▶ _EXERCISE OBJECTIVE_
Repeat the lines from the line with "For most with" to the line with "Each staff member" in the listing below, keeping both end lines and adding nothing.

*** Block opens ***

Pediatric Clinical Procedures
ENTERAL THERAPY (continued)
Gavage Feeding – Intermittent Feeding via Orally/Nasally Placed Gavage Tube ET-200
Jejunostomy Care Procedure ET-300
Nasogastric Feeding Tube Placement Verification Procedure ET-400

*** Block closes ***
*** Block opens ***

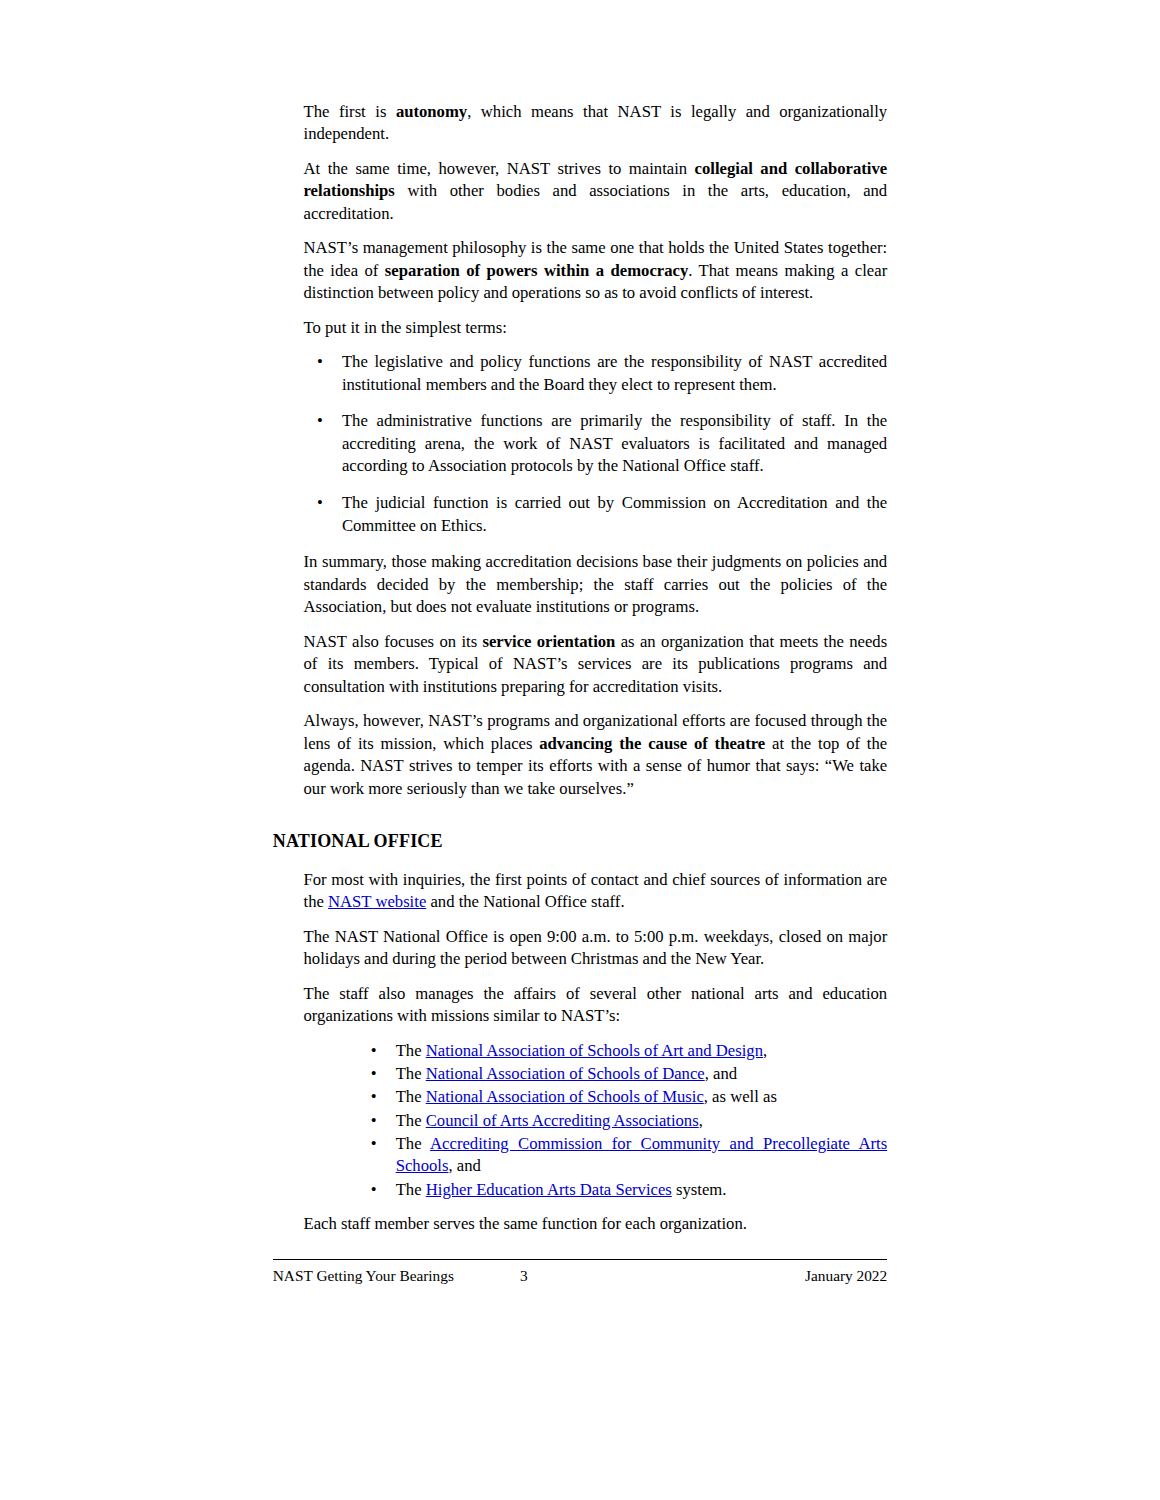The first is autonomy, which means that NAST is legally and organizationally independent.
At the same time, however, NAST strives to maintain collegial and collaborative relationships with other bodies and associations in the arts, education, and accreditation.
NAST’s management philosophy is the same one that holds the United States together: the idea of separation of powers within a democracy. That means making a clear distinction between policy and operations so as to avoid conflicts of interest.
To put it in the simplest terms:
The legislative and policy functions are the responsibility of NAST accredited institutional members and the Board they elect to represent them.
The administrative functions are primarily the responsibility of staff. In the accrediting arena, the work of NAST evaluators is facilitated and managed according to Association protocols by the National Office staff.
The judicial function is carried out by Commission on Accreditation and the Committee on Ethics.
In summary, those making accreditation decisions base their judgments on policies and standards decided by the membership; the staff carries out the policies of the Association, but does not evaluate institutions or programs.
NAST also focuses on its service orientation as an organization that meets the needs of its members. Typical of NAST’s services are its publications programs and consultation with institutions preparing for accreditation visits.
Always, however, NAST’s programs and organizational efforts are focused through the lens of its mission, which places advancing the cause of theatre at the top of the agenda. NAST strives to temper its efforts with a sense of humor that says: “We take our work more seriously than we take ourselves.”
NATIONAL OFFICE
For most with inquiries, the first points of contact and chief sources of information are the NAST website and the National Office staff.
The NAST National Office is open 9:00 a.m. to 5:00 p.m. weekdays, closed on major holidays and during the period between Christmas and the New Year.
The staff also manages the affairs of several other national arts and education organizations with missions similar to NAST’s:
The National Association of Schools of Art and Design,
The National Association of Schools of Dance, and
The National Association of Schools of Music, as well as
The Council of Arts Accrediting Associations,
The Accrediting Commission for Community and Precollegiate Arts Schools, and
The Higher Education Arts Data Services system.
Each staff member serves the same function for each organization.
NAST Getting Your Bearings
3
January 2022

*** Block closes ***

▶ _RESPONSE BOX_
For most with inquiries, the first points of contact and chief sources of information are the NAST website and the National Office staff.
The NAST National Office is open 9:00 a.m. to 5:00 p.m. weekdays, closed on major holidays and during the period between Christmas and the New Year.
The staff also manages the affairs of several other national arts and education organizations with missions similar to NAST’s:
The National Association of Schools of Art and Design,
The National Association of Schools of Dance, and
The National Association of Schools of Music, as well as
The Council of Arts Accrediting Associations,
The Accrediting Commission for Community and Precollegiate Arts Schools, and
The Higher Education Arts Data Services system.
Each staff member serves the same function for each organization.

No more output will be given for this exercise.